Liputan6.com, Jakarta - Pemerintah Provinsi (Pemprov) DKI Jakarta meniadakan pembatasan kendaraan dengan mekanisme ganjil genap di sejumlah ruas jalan ibu kota, pada tanggal 16 sampai 17 Februari 2026. Ganjil genap ditiadakan sehubungan dengan adanya peringatan Tahun Baru Imlek 2577 Kongzili yang masuk dalam hari libur nasional.

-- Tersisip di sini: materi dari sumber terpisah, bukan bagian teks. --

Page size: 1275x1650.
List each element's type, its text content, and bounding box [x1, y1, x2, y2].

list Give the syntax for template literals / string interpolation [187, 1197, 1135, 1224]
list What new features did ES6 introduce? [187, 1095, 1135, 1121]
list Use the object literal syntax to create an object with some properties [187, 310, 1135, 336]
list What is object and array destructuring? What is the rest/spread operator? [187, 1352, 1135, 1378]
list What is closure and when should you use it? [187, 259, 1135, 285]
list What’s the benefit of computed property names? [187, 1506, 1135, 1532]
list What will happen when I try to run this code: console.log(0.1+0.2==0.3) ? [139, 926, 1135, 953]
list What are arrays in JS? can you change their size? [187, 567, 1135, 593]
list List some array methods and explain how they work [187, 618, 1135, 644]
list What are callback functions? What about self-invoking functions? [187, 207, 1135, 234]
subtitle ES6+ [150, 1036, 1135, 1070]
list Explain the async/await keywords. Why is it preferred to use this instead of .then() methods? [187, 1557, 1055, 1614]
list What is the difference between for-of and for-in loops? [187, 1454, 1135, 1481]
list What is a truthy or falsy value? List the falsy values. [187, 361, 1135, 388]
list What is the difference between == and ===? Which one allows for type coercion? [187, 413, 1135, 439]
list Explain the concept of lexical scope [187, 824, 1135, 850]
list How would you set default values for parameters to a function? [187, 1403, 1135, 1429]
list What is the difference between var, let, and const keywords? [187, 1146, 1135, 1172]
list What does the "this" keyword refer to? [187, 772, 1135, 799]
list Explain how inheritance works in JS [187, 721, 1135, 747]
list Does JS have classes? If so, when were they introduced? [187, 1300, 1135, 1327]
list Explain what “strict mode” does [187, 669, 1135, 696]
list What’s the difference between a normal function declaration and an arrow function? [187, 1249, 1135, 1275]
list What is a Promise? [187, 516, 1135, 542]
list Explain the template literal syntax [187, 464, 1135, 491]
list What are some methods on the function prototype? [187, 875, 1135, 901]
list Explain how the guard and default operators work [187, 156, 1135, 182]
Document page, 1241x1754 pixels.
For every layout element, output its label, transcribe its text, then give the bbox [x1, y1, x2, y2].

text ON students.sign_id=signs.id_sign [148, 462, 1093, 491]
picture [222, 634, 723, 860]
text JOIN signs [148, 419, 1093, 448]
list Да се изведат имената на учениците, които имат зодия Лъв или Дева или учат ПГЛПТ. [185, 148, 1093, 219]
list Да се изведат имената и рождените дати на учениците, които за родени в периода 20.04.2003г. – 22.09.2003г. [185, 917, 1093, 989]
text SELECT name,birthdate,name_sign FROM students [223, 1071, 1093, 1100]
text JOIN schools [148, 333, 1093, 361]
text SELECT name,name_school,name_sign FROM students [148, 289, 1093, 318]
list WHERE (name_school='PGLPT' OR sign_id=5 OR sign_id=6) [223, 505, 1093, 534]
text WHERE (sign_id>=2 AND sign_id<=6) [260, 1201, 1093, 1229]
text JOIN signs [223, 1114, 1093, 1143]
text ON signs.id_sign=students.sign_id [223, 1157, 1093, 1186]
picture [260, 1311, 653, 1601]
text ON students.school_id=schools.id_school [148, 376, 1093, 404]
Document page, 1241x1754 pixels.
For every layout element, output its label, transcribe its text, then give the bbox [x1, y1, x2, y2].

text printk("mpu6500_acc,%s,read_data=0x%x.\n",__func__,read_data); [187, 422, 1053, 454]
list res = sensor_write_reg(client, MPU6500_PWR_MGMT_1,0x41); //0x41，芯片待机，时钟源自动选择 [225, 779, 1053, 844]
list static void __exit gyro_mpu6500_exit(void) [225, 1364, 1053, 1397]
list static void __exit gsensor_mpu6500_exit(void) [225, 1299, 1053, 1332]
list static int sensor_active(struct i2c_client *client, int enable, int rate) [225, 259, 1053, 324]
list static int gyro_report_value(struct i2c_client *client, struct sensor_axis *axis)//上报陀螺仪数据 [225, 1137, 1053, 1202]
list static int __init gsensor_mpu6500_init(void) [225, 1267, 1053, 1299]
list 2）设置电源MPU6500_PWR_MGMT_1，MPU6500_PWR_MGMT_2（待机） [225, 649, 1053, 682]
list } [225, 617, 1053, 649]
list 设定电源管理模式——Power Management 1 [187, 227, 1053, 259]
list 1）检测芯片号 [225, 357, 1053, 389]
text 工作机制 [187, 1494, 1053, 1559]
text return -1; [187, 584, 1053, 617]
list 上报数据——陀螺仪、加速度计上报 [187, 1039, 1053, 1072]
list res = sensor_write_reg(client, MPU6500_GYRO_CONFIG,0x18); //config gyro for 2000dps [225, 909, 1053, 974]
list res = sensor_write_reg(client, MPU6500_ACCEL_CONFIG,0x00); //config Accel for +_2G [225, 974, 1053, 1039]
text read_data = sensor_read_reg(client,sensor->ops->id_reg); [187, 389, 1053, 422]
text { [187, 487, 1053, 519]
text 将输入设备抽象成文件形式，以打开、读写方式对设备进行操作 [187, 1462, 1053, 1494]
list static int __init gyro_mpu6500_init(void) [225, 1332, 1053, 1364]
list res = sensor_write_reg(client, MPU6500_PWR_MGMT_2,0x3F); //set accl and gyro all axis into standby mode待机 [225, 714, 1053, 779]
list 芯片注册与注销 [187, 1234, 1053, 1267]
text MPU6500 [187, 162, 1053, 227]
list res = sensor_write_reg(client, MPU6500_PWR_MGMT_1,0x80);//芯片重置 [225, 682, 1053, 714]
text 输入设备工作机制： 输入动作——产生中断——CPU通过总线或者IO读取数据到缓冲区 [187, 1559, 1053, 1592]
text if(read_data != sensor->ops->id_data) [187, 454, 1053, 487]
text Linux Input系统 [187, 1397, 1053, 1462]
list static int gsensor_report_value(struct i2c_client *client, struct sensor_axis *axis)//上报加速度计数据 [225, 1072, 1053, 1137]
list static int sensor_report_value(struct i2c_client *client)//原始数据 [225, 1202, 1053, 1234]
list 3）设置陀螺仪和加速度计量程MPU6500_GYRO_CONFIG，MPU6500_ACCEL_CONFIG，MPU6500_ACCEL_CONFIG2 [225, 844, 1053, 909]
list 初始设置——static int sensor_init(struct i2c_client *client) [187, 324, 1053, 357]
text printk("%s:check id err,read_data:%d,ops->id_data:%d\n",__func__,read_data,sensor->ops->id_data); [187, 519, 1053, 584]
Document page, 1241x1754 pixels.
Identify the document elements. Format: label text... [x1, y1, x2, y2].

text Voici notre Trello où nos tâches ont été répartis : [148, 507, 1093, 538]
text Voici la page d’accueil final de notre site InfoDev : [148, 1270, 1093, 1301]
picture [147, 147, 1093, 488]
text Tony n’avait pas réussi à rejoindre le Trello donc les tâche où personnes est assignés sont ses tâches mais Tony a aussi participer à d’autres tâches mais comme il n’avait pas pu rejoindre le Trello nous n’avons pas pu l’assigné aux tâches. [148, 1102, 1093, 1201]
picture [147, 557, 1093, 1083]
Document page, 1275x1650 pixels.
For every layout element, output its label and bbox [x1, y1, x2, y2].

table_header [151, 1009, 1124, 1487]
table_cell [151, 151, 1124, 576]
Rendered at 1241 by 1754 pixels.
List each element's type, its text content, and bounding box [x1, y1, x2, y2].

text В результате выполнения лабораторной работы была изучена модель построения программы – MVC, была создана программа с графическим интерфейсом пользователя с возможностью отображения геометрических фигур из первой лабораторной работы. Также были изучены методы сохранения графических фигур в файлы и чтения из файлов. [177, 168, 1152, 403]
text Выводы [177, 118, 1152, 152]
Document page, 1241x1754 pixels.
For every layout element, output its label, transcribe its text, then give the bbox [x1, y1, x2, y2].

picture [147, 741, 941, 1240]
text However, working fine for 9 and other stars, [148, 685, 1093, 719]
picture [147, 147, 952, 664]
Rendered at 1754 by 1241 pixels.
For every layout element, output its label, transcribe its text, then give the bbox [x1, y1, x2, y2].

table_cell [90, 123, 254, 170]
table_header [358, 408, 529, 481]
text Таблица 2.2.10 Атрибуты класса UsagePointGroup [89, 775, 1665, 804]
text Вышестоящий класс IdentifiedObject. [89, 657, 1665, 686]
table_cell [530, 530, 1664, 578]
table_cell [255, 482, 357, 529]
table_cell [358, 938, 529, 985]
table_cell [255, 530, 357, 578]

Kepala Dinas Perhubungan (Dishub) DKI Jakarta, Syafrin Liputo mengatakan peniadaan ganjil genap mengacu pada ketentuan hari libur nasional dan cuti bersama tahun 2026.
Advertisement
“Sehubungan dengan Tahun Baru Imlek 2577 Kongzili, pelaksanaan sistem Ganjil Genap di berbagai ruas jalan di Jakarta ditiadakan,” kata Syafrin dalam keterangannya, Sabtu (14/2/2026).
Dia menjelaskan, aturan tersebut juga merujuk pada Surat Keputusan Bersama tentang Hari Libur Nasional dan Cuti Bersama Tahun 2026.
Selain itu, kebijakan ini juga telah sesuai dengan Peraturan Gubernur (Pergub) DKI Jakarta Nomor 88 Tahun 2019 Pasal 3 ayat (3). Adapun dalam Pergub disebutkan bahwa pembatasan lalu lintas dengan sistem ganjil genap tidak diberlakukan pada hari Sabtu, Minggu, dan hari libur nasional yang ditetapkan dengan Keputusan Presiden.
Meski ganjil genap ditiadakan, Dishub DKI Jakarta tetap mengimbau agar masyarakat tertib dalam berlalu lintas selama masa libur Imlek 2026.
Warga juga diingatkan agar tetap mengutamakan keselamatan dan mematuhi rambu lalu lintas demi kelancaran perjalanan selama perayaan Imlek.
“Tetap jaga keselamatan dan patuhi rambu lalu lintas,” pungkas Syafrin.